A referida publicação no Twitter é a única onde a banda "fala" pela primeira vez com a sua comunidade. Os restantes posts, nas redes onde está presente, resumem-se às fotos das capas dos discos e ao nome de canções que destacam.

Têm já editados 4 discos que chegam até nós ao ritmo alucinante de dois por ano.
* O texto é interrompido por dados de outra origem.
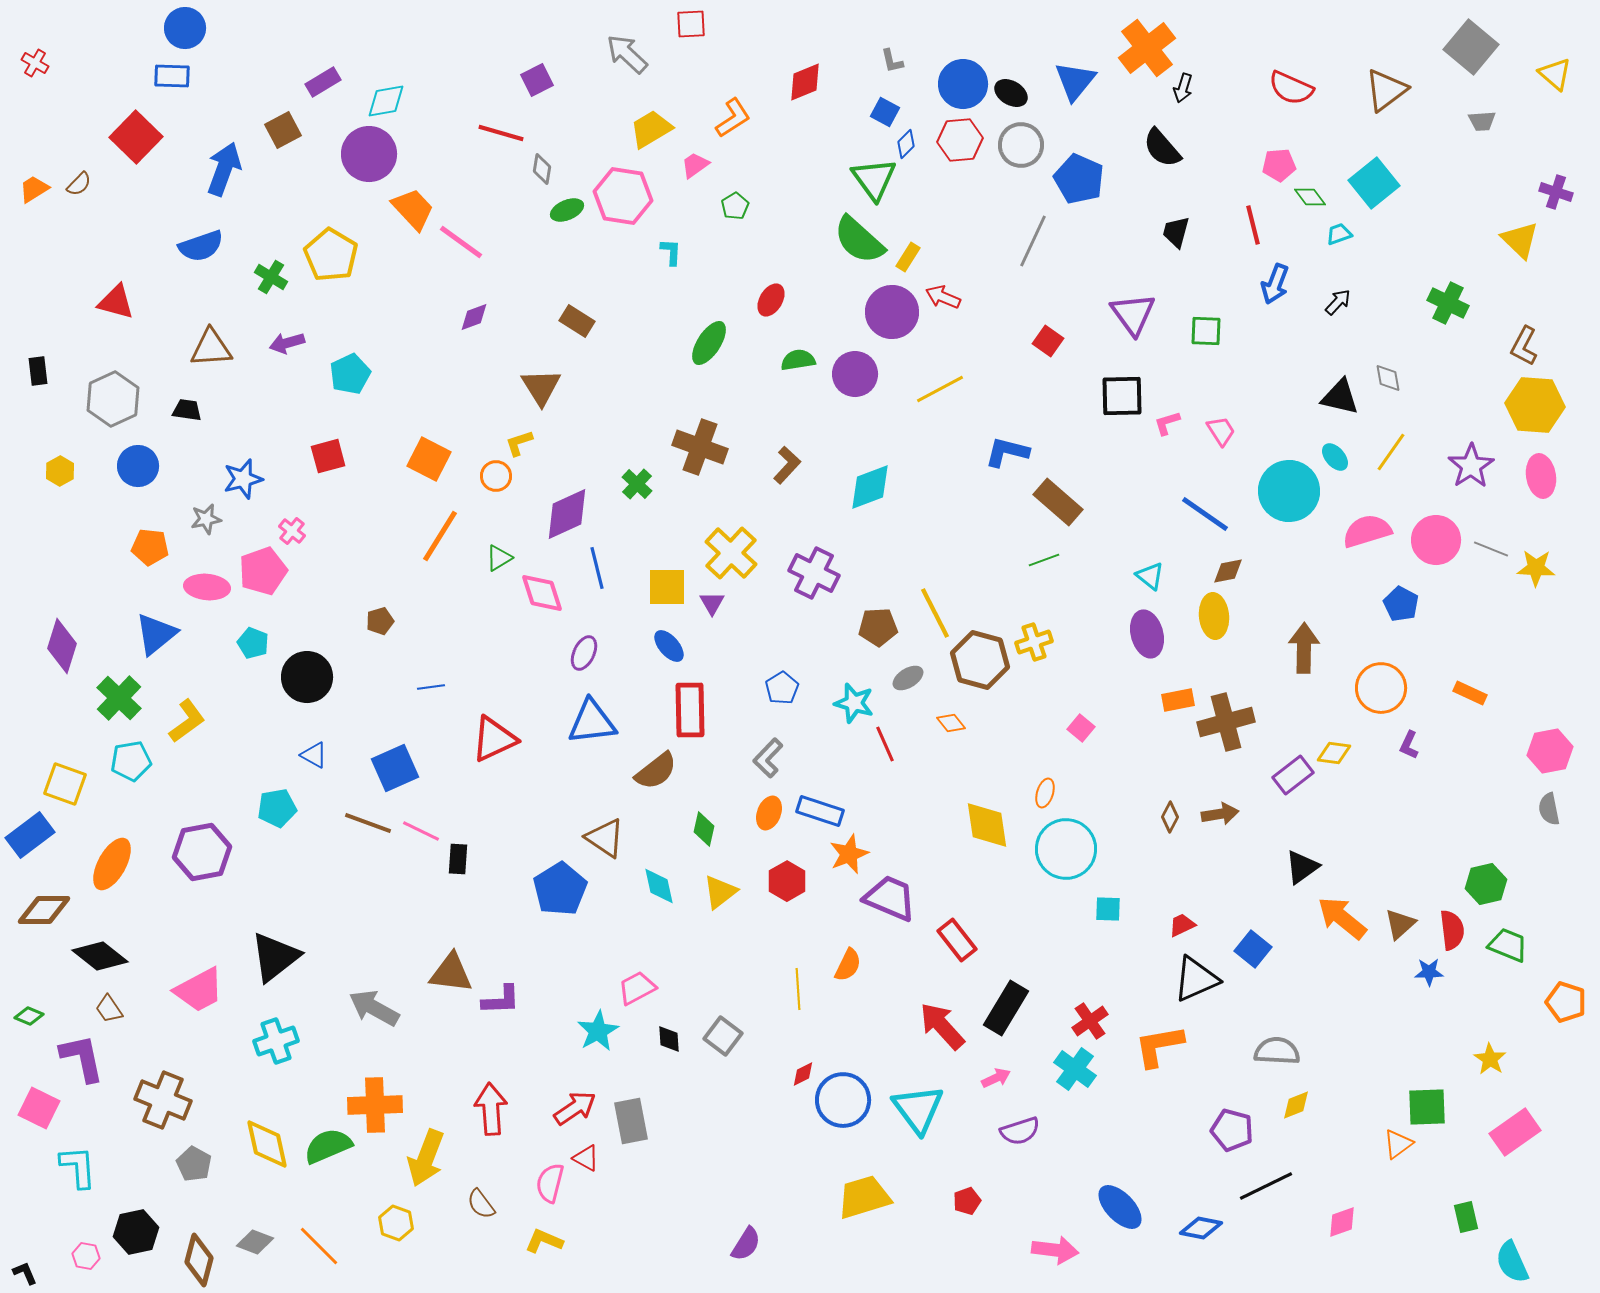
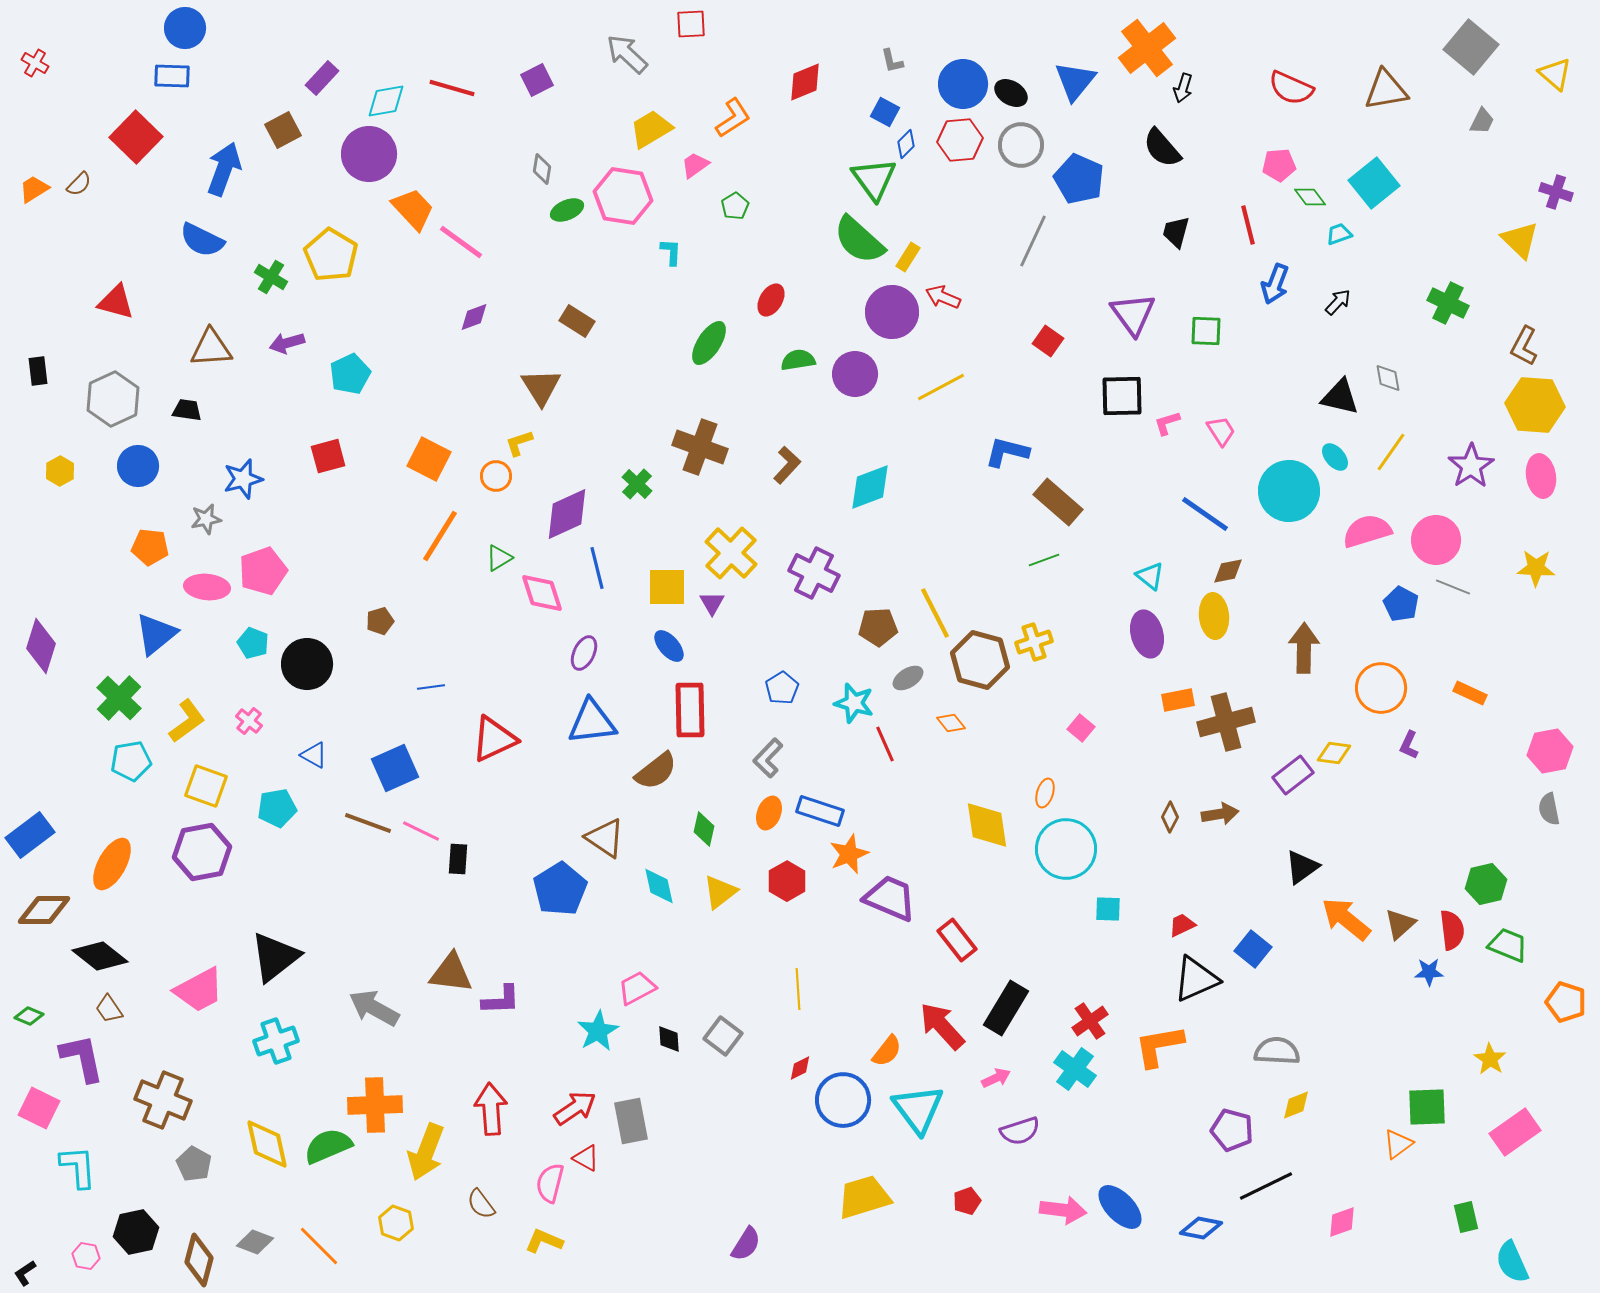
purple rectangle at (323, 82): moved 1 px left, 4 px up; rotated 16 degrees counterclockwise
brown triangle at (1386, 90): rotated 27 degrees clockwise
gray trapezoid at (1482, 121): rotated 60 degrees counterclockwise
red line at (501, 133): moved 49 px left, 45 px up
red line at (1253, 225): moved 5 px left
blue semicircle at (201, 246): moved 1 px right, 6 px up; rotated 45 degrees clockwise
yellow line at (940, 389): moved 1 px right, 2 px up
pink cross at (292, 531): moved 43 px left, 190 px down
gray line at (1491, 549): moved 38 px left, 38 px down
purple diamond at (62, 646): moved 21 px left
black circle at (307, 677): moved 13 px up
yellow square at (65, 784): moved 141 px right, 2 px down
orange arrow at (1342, 918): moved 4 px right, 1 px down
orange semicircle at (848, 965): moved 39 px right, 86 px down; rotated 12 degrees clockwise
red diamond at (803, 1074): moved 3 px left, 6 px up
yellow arrow at (426, 1158): moved 6 px up
pink arrow at (1055, 1250): moved 8 px right, 40 px up
black L-shape at (25, 1273): rotated 100 degrees counterclockwise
Os primeiros dois longa duração chegaram em 2019 - “5” e “7”. A pandemia não travou a criatividade do coletivo britânico que editou, este ano, mais dois LPs - “UNTITLED (Black Is)” e “UNTITLED (Rise)”.
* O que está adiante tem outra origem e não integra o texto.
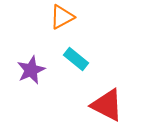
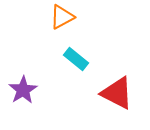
purple star: moved 8 px left, 20 px down; rotated 8 degrees counterclockwise
red triangle: moved 10 px right, 12 px up
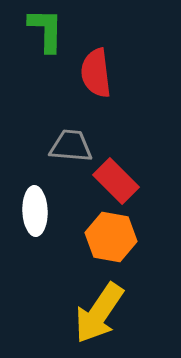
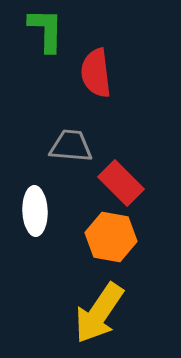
red rectangle: moved 5 px right, 2 px down
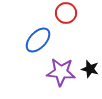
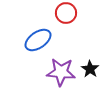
blue ellipse: rotated 12 degrees clockwise
black star: rotated 18 degrees clockwise
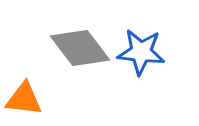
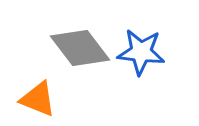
orange triangle: moved 14 px right; rotated 15 degrees clockwise
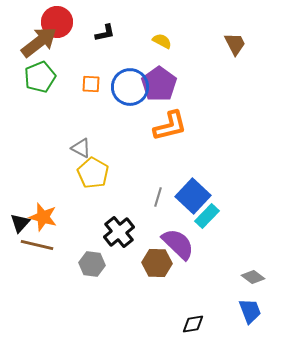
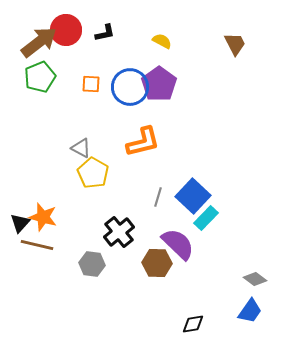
red circle: moved 9 px right, 8 px down
orange L-shape: moved 27 px left, 16 px down
cyan rectangle: moved 1 px left, 2 px down
gray diamond: moved 2 px right, 2 px down
blue trapezoid: rotated 56 degrees clockwise
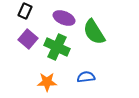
Um texto do “The Guardian” sobre o último disco dos Sault dá-nos algumas pistas sobre a identidade dos seus membros, mas o título, contudo, centra-se na essência da banda e destaca aquilo que realmente importa: a música. “Coletivo mistério faz o melhor álbum de 2020, outra vez”. O jornal britânico sublinha o esforço feito pelos Sault para se manterem tão anónimos quanto possível. Nos últimos dois anos, "a música dos Sault aparece vinda do nada. Sem entrevistas, sem fotos, sem vídeos, sem atuações ao vivo, sem página na Wikipedia [entretanto foi criada uma, mas não chega a ter duas linhas completas de informação sobre a banda e limita-se a listar os discos editados] e uma presença nas redes sociais superficial e totalmente não-interativa.”

Uma postura arrogante e pretenciosa? A “Variety” tem uma opinião contrária, mostrando-se rendida ao talento dos Sault: “O anonimato intencional seria irritante ou pretensioso se a música não fosse tão boa e se não estivesse ao serviço de mensagens poderosas e centradas na comunidade negra.”

Mas quem são, afinal, os Sault? O “The Guardian” levanta o véu sobre alguns nomes que se conseguem identificar nas notas técnicas dos discos de vinil. É verdade que não existem referências aos elementos da banda, nem as habituais notas biográficas, mas é possível encontrar nos LPs referências que permitem chegar a, por exemplo, Inflo, referenciado como produtor nos três primeiros discos da banda. Inflo é “mais conhecido como o produtor do disco ‘GREY Area’, de Little Sim [rapper britânico] e co-autor de ‘Black Man in a White World’, de Michael Kiwanuka.” Kiwanuka surge, de resto, como convidado no disco UNTITLED (Black Is), no tema “Bow”, assim como Laurette Josiah, em “This Generation”. Josiah, escreve o “The Guardian” é a fundadora de “uma organização de caridade para as crianças no norte de Londres, e que é, afinal, tia de Leona Lewis [cantora britânica].”

O “Chicago Reader” foi um pouco mais longe e procurou mais dados nos metadados da versão digital de “UNTITLED (Black Is)” e afirma ter identificado que as canções daquele disco foram efetivamente escritas “pelos colegas da editora Forever Living Originals Dean Josiah Cover (também conhecido como o cantor e produtor Inflo) e Cleopatra Nikolic (mais conhecida como a cantora Cleo Sol).” Mas existe mais um nome revelado por aquela publicação: “Melisa Young, também conhecida por Kids Sister, que surge nos metadados como a autora de seis das 20 canções do disco."

Nenhuma destas informações é, contudo, oficial, como refere o “The Guardian”. Especulações sobre os membros dos Sault “não foram confirmadas nem negadas, nem ninguém assumiu a responsabilidade pela música que, até agora, foi recebida com entusiasmo em ambos os lados do Atlântico.”